[Your objective]
Name each distinct person who posted a message in the thread listing at the top of the mailing-list page below.

Not quite enough abstraction Brad Lucier (26 Jan 2002 08:10 UTC)
Re: Not quite enough abstraction Jussi Piitulainen (28 Jan 2002 12:21 UTC)
Re: Not quite enough abstraction David Rush (28 Jan 2002 12:39 UTC)
Re: Not quite enough abstraction Jussi Piitulainen (28 Jan 2002 16:01 UTC)
Re: Not quite enough abstraction David Rush (28 Jan 2002 16:51 UTC)
Re: Not quite enough abstraction Jussi Piitulainen (29 Jan 2002 09:05 UTC)
Re: Not quite enough abstraction Noel Welsh (29 Jan 2002 12:31 UTC)

Re: Not quite enough abstraction Jussi Piitulainen 28 Jan 2002 16:01 UTC

David Rush writes:
> Jussi Piitulainen writes:
>> Brad Lucier writes:
[...]
> No bother. Olin Shivers spoiled us all with SRFI-1. The combinator
> work *needs* to be done, though. If not in this SRFI, then in a
> rapidly appearing follow-on.

[Data section]
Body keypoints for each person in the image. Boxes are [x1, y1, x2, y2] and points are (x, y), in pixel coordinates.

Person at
---
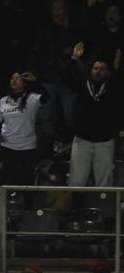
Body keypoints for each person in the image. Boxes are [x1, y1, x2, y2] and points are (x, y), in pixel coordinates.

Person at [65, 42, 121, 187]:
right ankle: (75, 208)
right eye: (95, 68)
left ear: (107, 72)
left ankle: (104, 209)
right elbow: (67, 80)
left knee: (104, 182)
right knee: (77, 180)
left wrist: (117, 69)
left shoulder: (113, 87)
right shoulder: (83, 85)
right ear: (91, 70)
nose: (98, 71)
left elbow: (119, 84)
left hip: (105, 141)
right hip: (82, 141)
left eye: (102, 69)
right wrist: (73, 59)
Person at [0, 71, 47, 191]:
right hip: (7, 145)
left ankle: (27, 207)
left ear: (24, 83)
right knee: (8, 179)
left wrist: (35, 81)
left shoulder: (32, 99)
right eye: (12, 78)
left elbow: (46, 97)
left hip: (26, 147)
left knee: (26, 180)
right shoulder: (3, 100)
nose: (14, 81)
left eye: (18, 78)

[Answer to this exercise]
Brad Lucier, Jussi Piitulainen, David Rush, Noel Welsh